WORK REQUIRED: Exact reproduction of all the entries is required, without any of their pictures.

[Stored dataset items]
/---

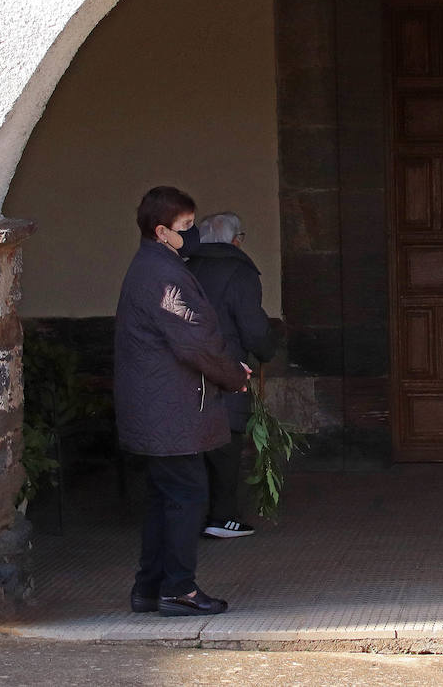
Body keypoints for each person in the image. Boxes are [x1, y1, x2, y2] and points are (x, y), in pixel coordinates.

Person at [114, 186, 250, 617]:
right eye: (186, 228)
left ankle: (150, 589)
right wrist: (233, 376)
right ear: (162, 232)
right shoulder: (163, 275)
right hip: (170, 411)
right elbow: (194, 341)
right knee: (188, 496)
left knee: (164, 499)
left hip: (159, 409)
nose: (193, 235)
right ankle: (179, 589)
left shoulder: (153, 265)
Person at [185, 211, 276, 539]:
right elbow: (252, 326)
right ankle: (222, 517)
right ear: (236, 239)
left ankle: (191, 516)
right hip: (225, 369)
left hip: (184, 371)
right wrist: (267, 348)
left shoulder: (185, 267)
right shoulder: (238, 270)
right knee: (224, 443)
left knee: (192, 445)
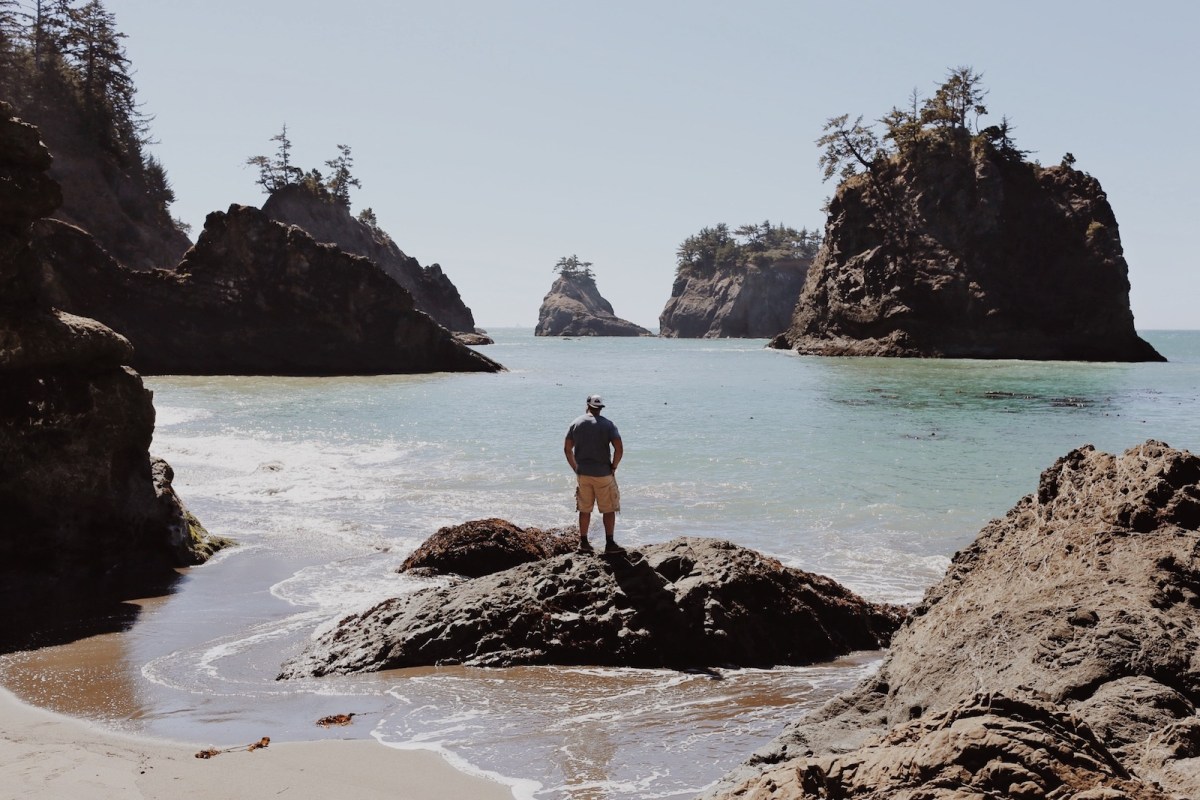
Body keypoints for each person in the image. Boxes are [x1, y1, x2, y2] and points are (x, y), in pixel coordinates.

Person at [564, 394, 623, 553]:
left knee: (584, 509)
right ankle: (609, 544)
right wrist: (613, 467)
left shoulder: (576, 423)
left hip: (583, 474)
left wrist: (575, 467)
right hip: (603, 473)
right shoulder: (609, 425)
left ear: (587, 406)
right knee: (609, 508)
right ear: (600, 408)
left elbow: (567, 449)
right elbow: (619, 448)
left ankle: (583, 542)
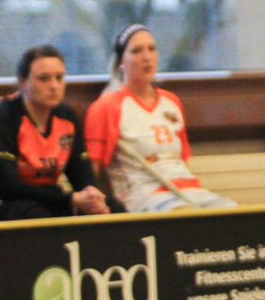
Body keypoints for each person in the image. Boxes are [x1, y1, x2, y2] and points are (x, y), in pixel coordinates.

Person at [0, 45, 111, 222]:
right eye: (44, 79)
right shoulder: (1, 116)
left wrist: (93, 196)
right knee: (37, 218)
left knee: (111, 209)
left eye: (59, 78)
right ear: (23, 82)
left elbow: (82, 173)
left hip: (37, 201)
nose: (54, 86)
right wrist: (70, 199)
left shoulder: (67, 117)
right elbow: (7, 186)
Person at [83, 24, 236, 212]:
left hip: (187, 190)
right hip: (141, 194)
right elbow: (91, 173)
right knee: (186, 217)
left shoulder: (171, 102)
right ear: (121, 61)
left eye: (151, 49)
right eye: (137, 51)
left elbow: (180, 162)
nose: (146, 57)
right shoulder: (107, 105)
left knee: (238, 213)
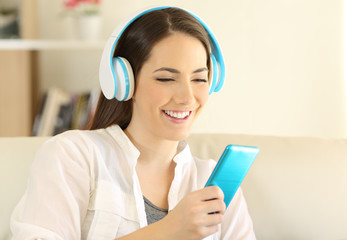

\---

OUTPUT BELOW:
Body keypoints for each person in the image. Boxes are [x1, y1, x2, y2] and points are (x, y), in pixel coordinates.

Person at [114, 186, 250, 617]:
right eye: (186, 228)
left ankle: (150, 589)
right wrist: (233, 376)
right ear: (162, 232)
right shoulder: (163, 275)
right hip: (170, 411)
right elbow: (194, 341)
right knee: (188, 496)
left knee: (164, 499)
left hip: (159, 409)
nose: (193, 235)
right ankle: (179, 589)
left shoulder: (153, 265)
Person at [185, 211, 276, 539]:
right elbow: (252, 326)
right ankle: (222, 517)
right ear: (236, 239)
left ankle: (191, 516)
right hip: (225, 369)
left hip: (184, 371)
right wrist: (267, 348)
left shoulder: (185, 267)
right shoulder: (238, 270)
right knee: (224, 443)
left knee: (192, 445)
Body keypoints for each person in the image. Boxes are [x1, y1, x2, y2] and points are (x, y), in pixel coordinates.

Person at [564, 394, 623, 553]:
left knee: (584, 509)
right ankle: (609, 544)
right wrist: (613, 467)
left shoulder: (576, 423)
left hip: (583, 474)
left wrist: (575, 467)
right hip: (603, 473)
right shoulder: (609, 425)
left ear: (587, 406)
right knee: (609, 508)
right ear: (600, 408)
left elbow: (567, 449)
right elbow: (619, 448)
left ankle: (583, 542)
Body keypoints for each person in the image. Boxes are [x1, y1, x2, y2] and points are (x, y), in pixel coordinates.

Person at [0, 45, 111, 222]:
right eye: (44, 79)
right shoulder: (1, 116)
left wrist: (93, 196)
right knee: (37, 218)
left knee: (111, 209)
left eye: (59, 78)
right ear: (23, 82)
left elbow: (82, 173)
left hip: (37, 201)
nose: (54, 86)
right wrist: (70, 199)
left shoulder: (67, 117)
right elbow: (7, 186)
Person at [83, 24, 236, 212]:
left hip: (187, 190)
right hip: (141, 194)
right elbow: (91, 173)
right knee: (186, 217)
left shoulder: (171, 102)
right ear: (121, 61)
left eye: (151, 49)
right eye: (137, 51)
left elbow: (180, 162)
nose: (146, 57)
right shoulder: (107, 105)
left knee: (238, 213)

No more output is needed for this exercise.